SG delay ‘wilful sabotage’ of universal super: Keating
Stalling the rise of the superannuation guarantee (SG) beyond 9.5 per cent of income until 2021 will ensure Australians will be unable to meet their needs in retirement, former Prime Minister Paul Keating believes.
In an opinion piece published in The New Daily, Keating warned that the Federal Government's decision to "pause" the SG would cost the average Australian worker $100,000 over the course of their working life, describing it as "sabotage".
"Mandatory superannuation contributions at 9.5 per cent spread over a 35 year working life for someone on $100,000 to $150,000 per annum will provide an income after retirement of roughly 50 per cent of pre-retirement income," he said.
"This is way below the 70 per cent of pre-retirement income replacement a Superannuation Guarantee at 12 per cent would provide. And 70 per cent is the level adjudged by income specialists and welfare groups as the appropriate level of disposable income needed in retirement.
"[The] decision represents nothing other than the wilful sabotage of the nation's universal savings scheme. And sabotage for reasons only of prejudice."

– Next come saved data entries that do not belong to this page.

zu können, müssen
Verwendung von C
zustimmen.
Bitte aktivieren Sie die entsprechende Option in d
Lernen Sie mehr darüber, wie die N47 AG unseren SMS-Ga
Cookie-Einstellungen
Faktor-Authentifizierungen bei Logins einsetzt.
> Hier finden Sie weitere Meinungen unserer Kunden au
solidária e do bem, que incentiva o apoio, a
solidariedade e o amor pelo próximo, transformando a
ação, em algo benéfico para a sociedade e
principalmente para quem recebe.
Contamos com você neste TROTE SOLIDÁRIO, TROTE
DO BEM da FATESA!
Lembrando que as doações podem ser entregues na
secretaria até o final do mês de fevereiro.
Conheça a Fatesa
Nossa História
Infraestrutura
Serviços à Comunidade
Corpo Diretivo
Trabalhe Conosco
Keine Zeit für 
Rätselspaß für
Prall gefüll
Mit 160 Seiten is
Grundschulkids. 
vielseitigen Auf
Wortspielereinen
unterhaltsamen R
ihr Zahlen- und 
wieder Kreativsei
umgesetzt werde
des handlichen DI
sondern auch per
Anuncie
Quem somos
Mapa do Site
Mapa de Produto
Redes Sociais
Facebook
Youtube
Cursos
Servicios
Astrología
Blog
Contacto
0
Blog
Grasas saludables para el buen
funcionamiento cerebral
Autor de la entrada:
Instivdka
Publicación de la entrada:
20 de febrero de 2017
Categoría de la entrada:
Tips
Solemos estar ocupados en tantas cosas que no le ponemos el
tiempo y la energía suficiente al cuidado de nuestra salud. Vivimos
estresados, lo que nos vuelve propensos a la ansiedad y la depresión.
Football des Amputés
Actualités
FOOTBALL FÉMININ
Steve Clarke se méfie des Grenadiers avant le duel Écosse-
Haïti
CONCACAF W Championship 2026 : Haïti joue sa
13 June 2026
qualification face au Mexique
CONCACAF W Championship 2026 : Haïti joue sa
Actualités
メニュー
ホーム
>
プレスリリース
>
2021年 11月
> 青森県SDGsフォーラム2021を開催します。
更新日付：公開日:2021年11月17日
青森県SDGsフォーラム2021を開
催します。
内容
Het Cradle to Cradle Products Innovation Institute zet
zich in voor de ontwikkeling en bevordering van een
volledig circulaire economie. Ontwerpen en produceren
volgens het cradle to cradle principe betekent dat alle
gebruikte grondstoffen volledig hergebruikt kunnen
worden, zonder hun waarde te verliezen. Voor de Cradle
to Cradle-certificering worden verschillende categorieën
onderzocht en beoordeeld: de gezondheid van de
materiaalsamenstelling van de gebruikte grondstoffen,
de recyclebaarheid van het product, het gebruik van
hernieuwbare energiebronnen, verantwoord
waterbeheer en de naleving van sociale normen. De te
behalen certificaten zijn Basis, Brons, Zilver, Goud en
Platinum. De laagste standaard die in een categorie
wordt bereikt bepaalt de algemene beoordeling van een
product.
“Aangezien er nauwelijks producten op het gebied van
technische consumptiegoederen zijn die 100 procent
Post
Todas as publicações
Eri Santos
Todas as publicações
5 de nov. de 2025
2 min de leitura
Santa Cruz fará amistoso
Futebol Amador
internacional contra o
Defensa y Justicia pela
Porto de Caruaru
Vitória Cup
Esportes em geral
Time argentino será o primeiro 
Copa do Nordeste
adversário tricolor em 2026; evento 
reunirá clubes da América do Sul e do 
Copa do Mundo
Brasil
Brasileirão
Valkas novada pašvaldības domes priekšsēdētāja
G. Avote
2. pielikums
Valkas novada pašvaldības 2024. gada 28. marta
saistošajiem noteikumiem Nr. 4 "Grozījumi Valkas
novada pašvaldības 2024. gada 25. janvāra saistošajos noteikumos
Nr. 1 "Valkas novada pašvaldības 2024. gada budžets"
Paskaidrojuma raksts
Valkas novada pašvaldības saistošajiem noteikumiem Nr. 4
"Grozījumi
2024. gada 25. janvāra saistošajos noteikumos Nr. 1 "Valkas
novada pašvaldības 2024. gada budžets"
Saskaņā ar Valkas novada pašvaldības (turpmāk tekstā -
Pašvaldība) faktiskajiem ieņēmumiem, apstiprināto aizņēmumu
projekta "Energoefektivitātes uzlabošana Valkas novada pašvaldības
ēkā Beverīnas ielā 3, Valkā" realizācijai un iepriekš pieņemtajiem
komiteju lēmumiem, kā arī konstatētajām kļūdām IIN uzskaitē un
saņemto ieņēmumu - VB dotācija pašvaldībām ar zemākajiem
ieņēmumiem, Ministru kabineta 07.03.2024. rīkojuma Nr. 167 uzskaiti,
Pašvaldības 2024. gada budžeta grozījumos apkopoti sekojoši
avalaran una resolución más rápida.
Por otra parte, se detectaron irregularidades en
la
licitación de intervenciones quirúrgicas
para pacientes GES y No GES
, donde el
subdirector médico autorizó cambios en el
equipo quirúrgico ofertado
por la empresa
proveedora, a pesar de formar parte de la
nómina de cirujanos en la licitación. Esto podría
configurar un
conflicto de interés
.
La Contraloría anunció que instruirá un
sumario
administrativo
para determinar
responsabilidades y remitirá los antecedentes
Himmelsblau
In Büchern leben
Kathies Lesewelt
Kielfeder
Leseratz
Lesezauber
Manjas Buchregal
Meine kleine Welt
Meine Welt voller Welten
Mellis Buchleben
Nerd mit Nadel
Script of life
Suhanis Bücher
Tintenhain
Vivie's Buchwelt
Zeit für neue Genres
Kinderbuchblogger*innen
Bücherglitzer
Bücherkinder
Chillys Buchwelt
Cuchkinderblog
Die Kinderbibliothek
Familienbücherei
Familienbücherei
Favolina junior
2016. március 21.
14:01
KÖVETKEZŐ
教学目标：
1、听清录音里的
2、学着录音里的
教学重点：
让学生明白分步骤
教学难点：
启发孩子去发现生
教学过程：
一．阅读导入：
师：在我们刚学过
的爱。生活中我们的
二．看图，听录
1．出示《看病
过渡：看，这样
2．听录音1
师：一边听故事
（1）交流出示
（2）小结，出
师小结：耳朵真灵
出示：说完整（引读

"The Government's connivance with PUP to spike superannuation at 9.5 per cent has little to do with the budget balance this year, or in the early out years, and everything to do with cheap ideology."
Keating also rejected the claims of Prime Minister Tony Abbott and Palmer United Party leader, Clive Palmer, that people would be better off with more cash in hand now, than savings later.
"They omit to say that superannuation savings represent deferred consumption, not lost consumption," he said.
"That their superannuation contributions become compound savings — where the earnings on their accumulations are in tax terms permitted to earn further. That is earnings on the earnings…which over a lifetime grow exponentially to support a person in retirement."
He added that the decision to stall the progress of the SG would put "the pension back at centre stage, as retirees find that their superannuation accumulation is not large enough to live from without pension supplementation".